- Exercise description:
Scan the data below for the string "right". Show every line where it turns up.

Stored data
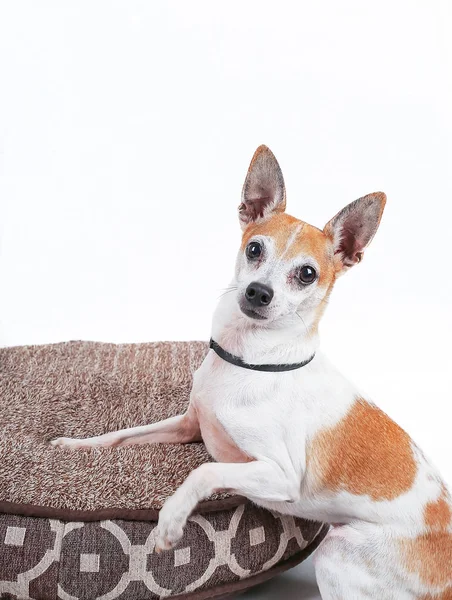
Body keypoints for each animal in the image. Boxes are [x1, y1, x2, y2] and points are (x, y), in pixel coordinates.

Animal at [51, 146, 450, 600]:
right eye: (255, 249)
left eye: (307, 274)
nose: (259, 291)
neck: (248, 359)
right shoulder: (188, 425)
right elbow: (121, 435)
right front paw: (74, 445)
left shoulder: (280, 475)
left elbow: (204, 470)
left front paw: (170, 520)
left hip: (338, 551)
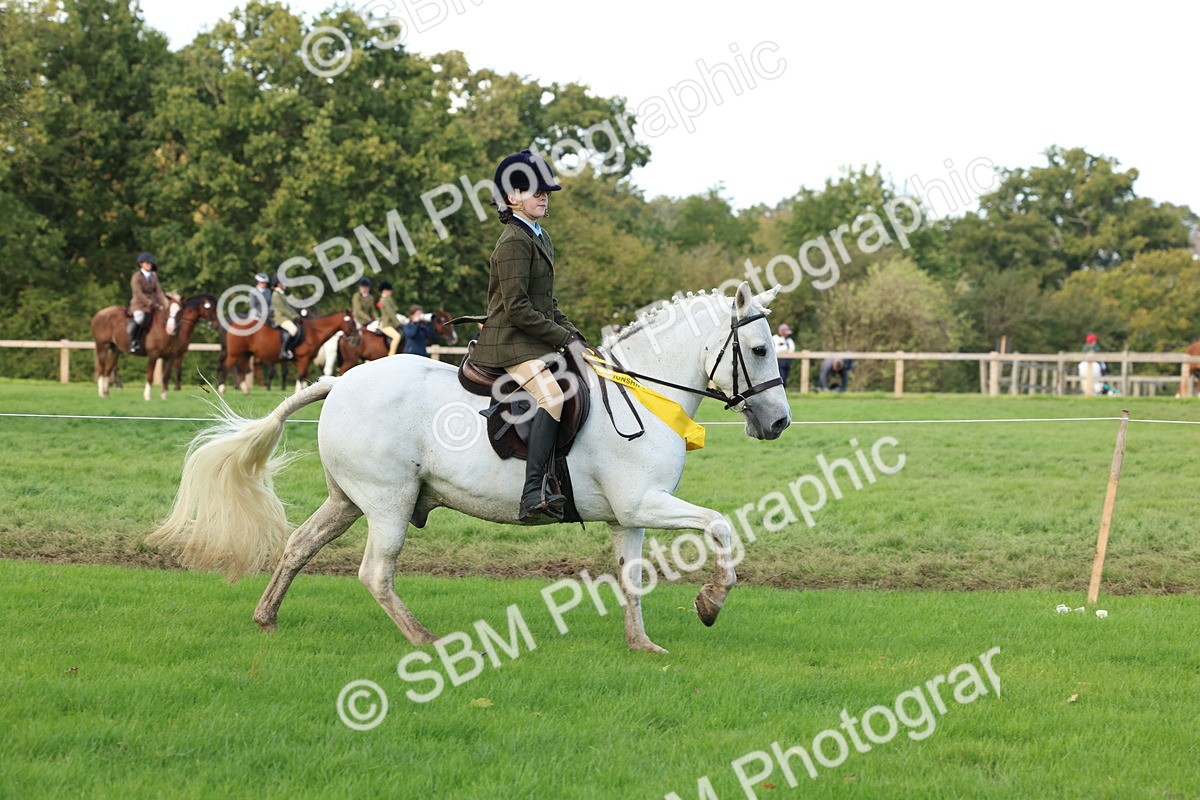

- Written reply:
right eye: (255, 249)
right shoulder: (188, 425)
right elbow: (121, 435)
right front paw: (74, 445)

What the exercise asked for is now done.